-- start of Data for this task --

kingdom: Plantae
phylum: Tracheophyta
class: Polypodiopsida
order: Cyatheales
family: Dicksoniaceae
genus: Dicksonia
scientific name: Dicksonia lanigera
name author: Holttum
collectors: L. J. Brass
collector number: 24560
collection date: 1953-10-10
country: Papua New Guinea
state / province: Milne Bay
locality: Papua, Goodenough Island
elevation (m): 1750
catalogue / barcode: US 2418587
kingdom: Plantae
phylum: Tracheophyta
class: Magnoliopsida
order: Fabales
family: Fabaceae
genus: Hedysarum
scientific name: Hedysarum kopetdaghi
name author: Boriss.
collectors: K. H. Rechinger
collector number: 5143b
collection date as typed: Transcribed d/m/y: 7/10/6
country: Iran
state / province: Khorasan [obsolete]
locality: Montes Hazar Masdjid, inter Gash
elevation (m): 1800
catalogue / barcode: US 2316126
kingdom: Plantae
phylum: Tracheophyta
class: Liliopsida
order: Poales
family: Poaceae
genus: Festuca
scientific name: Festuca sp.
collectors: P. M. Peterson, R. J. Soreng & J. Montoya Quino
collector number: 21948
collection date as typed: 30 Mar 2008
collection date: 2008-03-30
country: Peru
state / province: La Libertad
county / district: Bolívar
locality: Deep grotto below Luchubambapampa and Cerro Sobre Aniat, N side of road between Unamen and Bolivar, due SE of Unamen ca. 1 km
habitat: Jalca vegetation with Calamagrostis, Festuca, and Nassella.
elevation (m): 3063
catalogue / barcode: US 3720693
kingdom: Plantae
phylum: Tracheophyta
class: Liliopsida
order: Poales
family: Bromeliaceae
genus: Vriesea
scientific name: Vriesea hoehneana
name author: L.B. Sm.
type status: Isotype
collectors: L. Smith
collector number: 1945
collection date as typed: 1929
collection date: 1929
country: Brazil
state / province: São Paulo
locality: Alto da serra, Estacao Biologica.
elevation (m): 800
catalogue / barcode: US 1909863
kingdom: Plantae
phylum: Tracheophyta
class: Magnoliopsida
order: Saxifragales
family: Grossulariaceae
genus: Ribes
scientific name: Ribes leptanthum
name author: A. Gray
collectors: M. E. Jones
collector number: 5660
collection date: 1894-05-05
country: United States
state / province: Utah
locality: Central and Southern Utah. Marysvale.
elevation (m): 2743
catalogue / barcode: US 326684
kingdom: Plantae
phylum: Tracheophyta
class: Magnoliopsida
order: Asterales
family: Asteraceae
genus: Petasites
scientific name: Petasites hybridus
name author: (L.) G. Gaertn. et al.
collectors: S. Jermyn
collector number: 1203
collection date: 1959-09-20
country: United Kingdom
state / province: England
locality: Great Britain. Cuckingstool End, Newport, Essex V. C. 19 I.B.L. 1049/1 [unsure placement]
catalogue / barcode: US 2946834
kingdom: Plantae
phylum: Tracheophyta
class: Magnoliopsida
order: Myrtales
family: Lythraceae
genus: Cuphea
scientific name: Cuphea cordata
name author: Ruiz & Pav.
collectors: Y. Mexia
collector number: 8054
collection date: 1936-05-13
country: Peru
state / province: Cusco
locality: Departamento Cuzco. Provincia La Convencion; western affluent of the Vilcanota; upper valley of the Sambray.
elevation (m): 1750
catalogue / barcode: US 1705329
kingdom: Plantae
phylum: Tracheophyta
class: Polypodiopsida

-- end of Data for this task --

The problem:
Identify each line in the entries above that contains the string "scientific", and copy every such line in full.

Exercise result:
scientific name: Dicksonia lanigera
scientific name: Hedysarum kopetdaghi
scientific name: Festuca sp.
scientific name: Vriesea hoehneana
scientific name: Ribes leptanthum
scientific name: Petasites hybridus
scientific name: Cuphea cordata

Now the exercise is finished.